NCAA Football: Oklahoma at Kansas State

The rumors are flying left and right as to why Mike Stoops was fired. Was it because of an alleged halftime shout-fest that resulted in Curtis Bolton leaving the locker room? Was it motivated by a President who is facing $1 billion in debt and wanted to appease an angry group of uber-wealthy donors? Or could it just have been because Texas’ offense is not nearly as good as it looked when it put up 48 points in a win against OU, which potentially derailed another run to the College Football Playoff and this move was long overdue?

I don’t know the answer, but it could be one of those three, a combination of all three, or possibly none of those three.

What I do know is that Mike Stoops’ ability to hang around the Oklahoma football program at least two years longer than anyone without the Stoops last name would’ve been allowed to, played a role in what turned into a soap opera and fairly dramatic and, at times, ugly, situation the past 48 hours.

There were reports from the likes of News 9’s Dean Blevins, a very solid OKC reporter, who said that Mike Stoops was not relating well to the players and it was an ongoing problem. He added that Stoops was surprised with the timing of the firing because Riley did not accept his offer to resign after the game “in the heat of the moment”.

Long story short, this whole thing is a mess and it was caused by nepotism. Mike Stoops would not have lasted this long as the defensive coordinator at OU had he not held the last name that carries more weight than any other in Norman, Oklahoma over the past generation.

And through all this drama, the folks up in Manhattan, Kansas can take a hint. This could be you. When? I don’t know. This season? After the season? 2019?

But this is what can happen when emotions run high, power and prestige is at stake, ego plays a role, nepotism is a factor and dollars and cents are in the mix. It’s not pretty. The sooner these issues can get nipped in the bud, the better.

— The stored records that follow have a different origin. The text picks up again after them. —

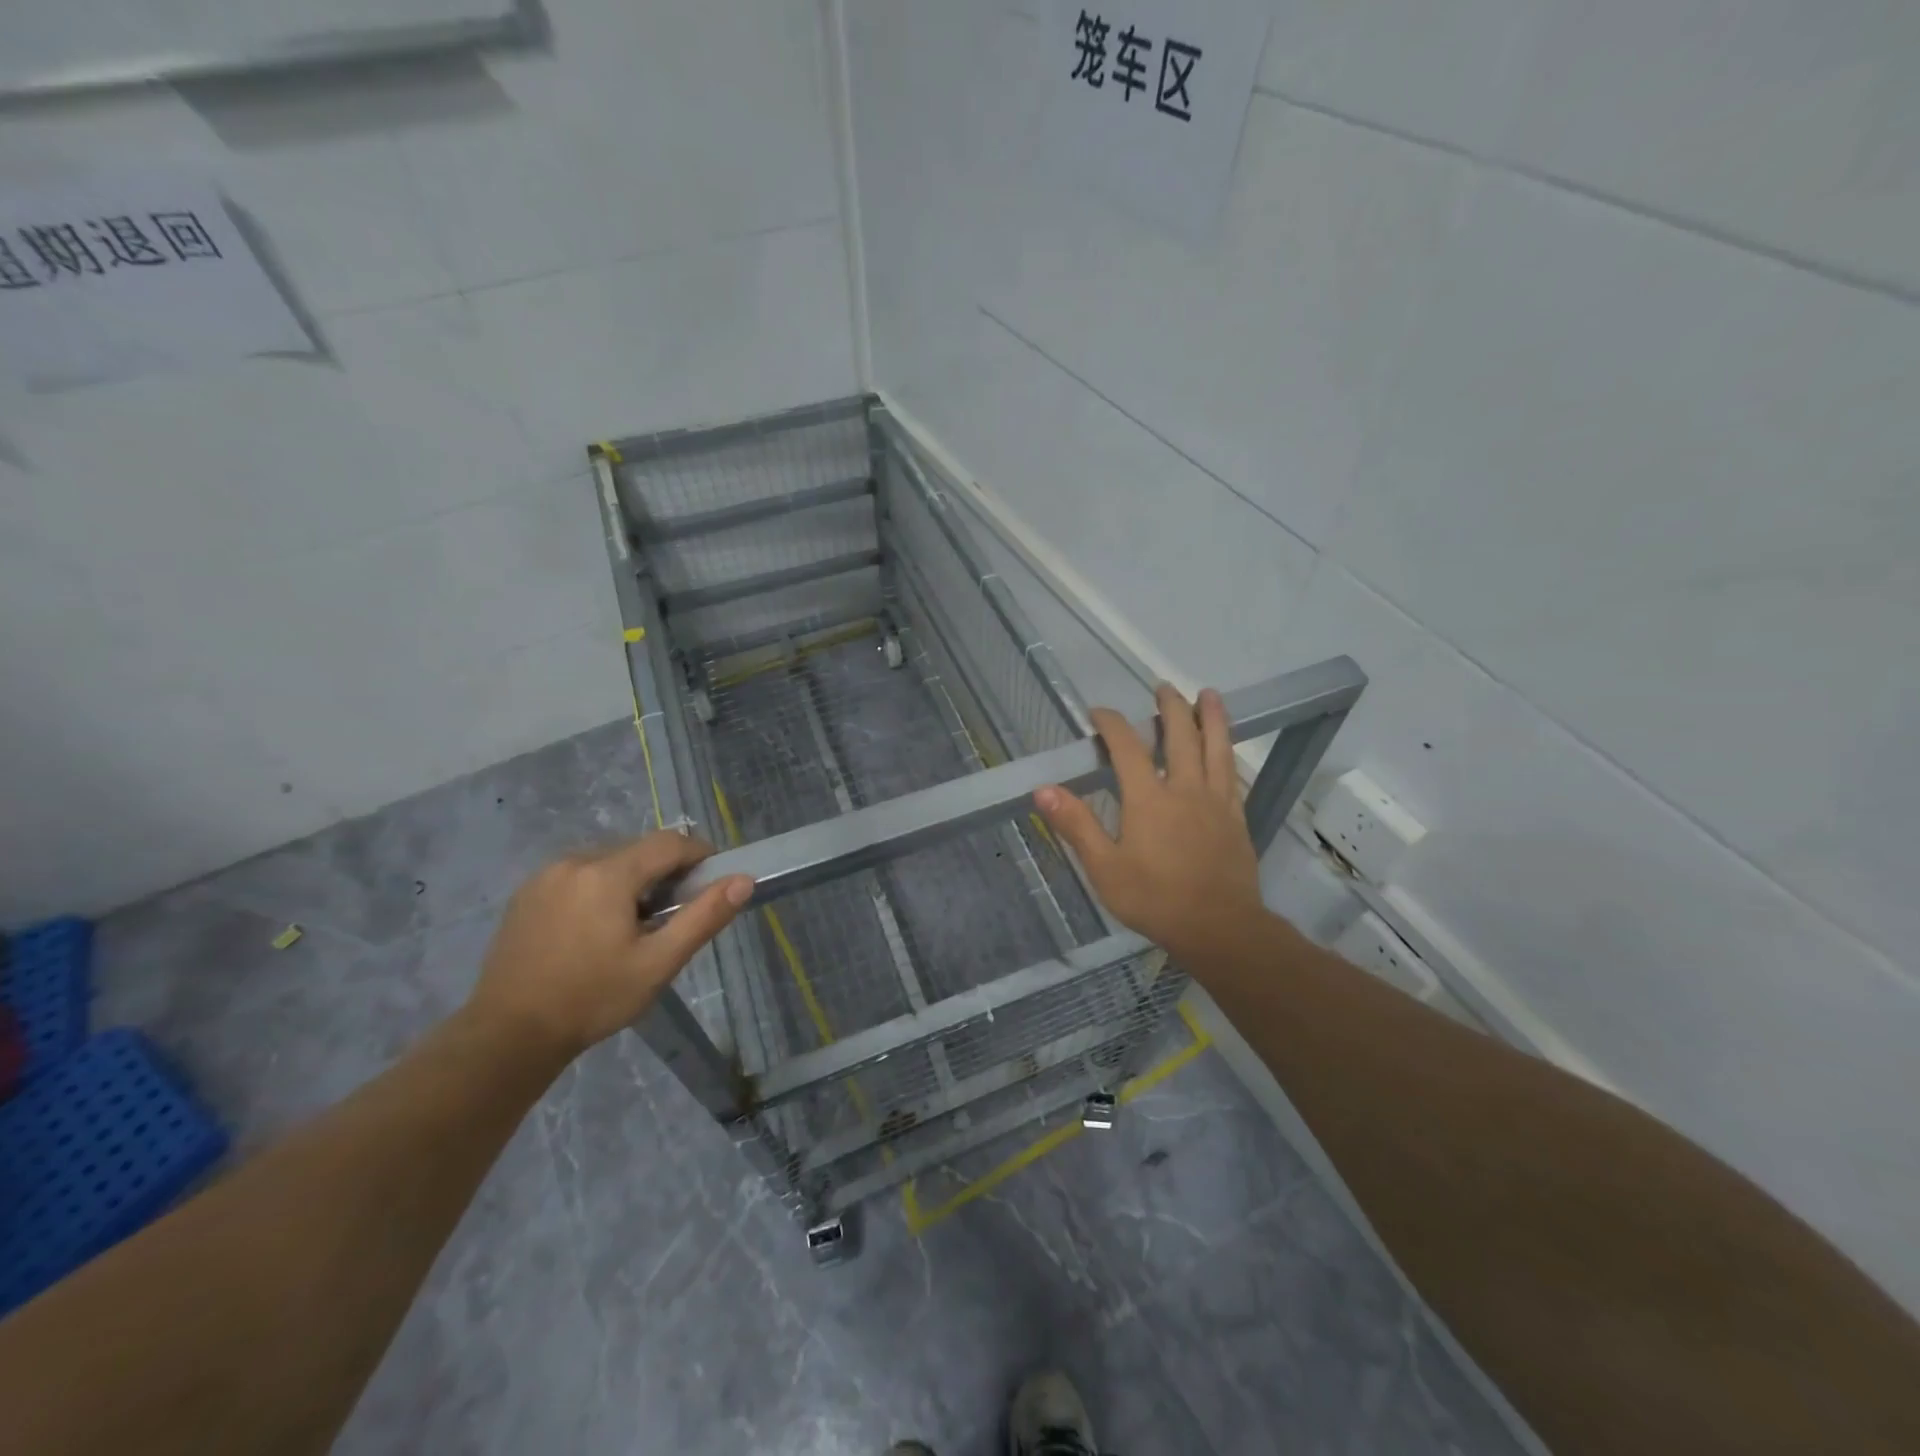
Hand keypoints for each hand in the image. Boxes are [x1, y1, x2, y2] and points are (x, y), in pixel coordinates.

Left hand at [467, 832, 752, 1060]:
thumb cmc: (592, 999)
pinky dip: (600, 887)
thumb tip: (744, 880)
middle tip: (675, 912)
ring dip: (632, 878)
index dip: (699, 855)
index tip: (713, 881)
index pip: (668, 843)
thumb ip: (704, 917)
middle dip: (664, 871)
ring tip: (635, 924)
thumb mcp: (658, 963)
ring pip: (607, 860)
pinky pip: (578, 874)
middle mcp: (575, 861)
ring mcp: (545, 875)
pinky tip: (597, 928)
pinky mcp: (526, 893)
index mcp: (608, 874)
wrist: (507, 1035)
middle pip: (637, 850)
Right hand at [1035, 684, 1263, 963]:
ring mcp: (1216, 801)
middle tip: (1163, 687)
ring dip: (1211, 717)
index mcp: (1149, 798)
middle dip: (1170, 708)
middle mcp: (1185, 789)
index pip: (1127, 746)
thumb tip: (1043, 790)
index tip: (1098, 712)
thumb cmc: (1155, 899)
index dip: (1112, 723)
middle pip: (1180, 735)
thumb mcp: (1104, 868)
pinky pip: (1232, 774)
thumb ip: (1076, 825)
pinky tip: (1226, 749)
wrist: (1219, 927)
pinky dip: (1227, 752)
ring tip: (1209, 695)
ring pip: (1216, 747)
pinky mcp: (1236, 817)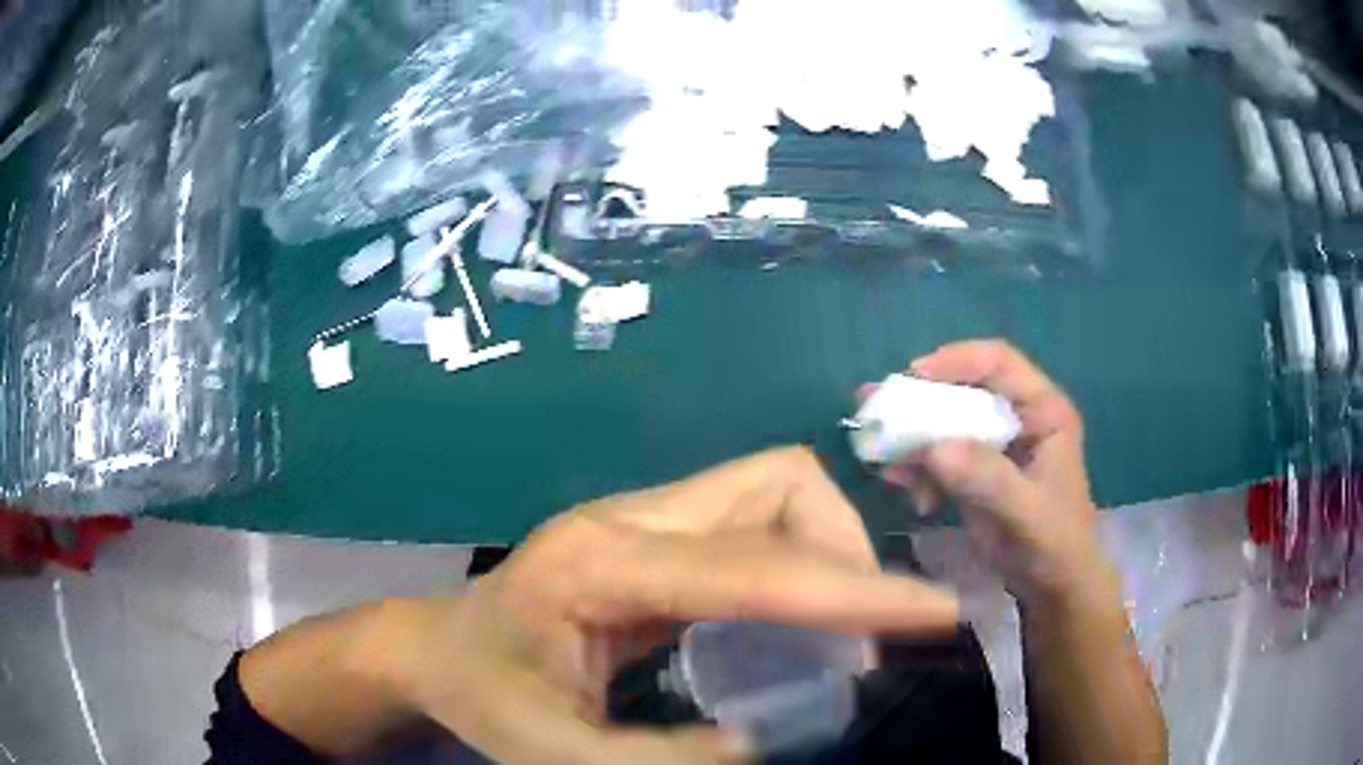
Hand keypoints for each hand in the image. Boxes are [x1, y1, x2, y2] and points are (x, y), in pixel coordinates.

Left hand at [383, 447, 958, 763]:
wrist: (436, 648)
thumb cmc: (486, 698)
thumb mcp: (561, 755)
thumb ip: (669, 759)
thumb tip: (772, 735)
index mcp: (599, 568)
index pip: (756, 565)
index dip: (856, 589)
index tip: (934, 611)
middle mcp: (628, 518)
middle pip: (776, 483)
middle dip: (845, 550)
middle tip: (863, 634)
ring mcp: (638, 514)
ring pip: (771, 485)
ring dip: (824, 545)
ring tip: (836, 624)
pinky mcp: (649, 529)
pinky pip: (750, 517)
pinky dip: (795, 555)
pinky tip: (793, 615)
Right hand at [874, 340, 1110, 607]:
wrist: (1051, 586)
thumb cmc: (1054, 542)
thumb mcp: (1026, 512)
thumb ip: (987, 478)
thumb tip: (934, 447)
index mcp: (1043, 410)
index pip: (1000, 363)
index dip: (958, 360)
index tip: (915, 376)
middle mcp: (1016, 417)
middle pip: (964, 389)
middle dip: (920, 399)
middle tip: (877, 405)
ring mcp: (993, 444)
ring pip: (945, 423)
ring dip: (911, 437)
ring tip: (878, 451)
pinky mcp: (973, 471)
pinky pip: (937, 457)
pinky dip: (915, 467)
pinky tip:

The problem for Kansas State is that it might be past the point of no return. It can’t move on from Bill Snyder at this point without it having some kind of drama and mixed messaging around it. It’s dragged on too long and the university has, in many ways, allowed itself to become a hostage of the Snyder family. Bill Snyder does not appear to have any intentions of going anywhere until his son, Sean, is handed over the reins of the program.

Someone at Oklahoma put at stop to that perception and attitude over the past couple of days. Maybe it was Lincoln Riley, maybe it was new President Jim Gallogly, who is looking at running OU like a business and does not have the emotional ties to the Stoops family that others around the program have. Heck, maybe it really was wealthy boosters who were finally fed up with a defense being the Achilles heel in a program that has the offense to win a National Championship.

What I do know is that this is what can happen when you pretend like there is no problem. It blows up in your face at the worst possible moment. Instead of taking care of this prior to this season or even last season when Bob Stoops retired, OU now has itself a chaotic bye week and a new defensive coordinator in the middle of a season where they, once again, have the offense capable of winning a National Title.

In many ways, it’s exactly what is happening at Kansas State, but at a more significant level because it’s the entire program, and it’s future, at stake, not just a coordinator. No one on the inside wants to say what’s happening, at least not without whispering it, and eventually it could also implode in the face of the football program and university.

Is anyone in Manhattan looking five hours to the south to see what can happen? I hope so. Plenty of lessons can be learned.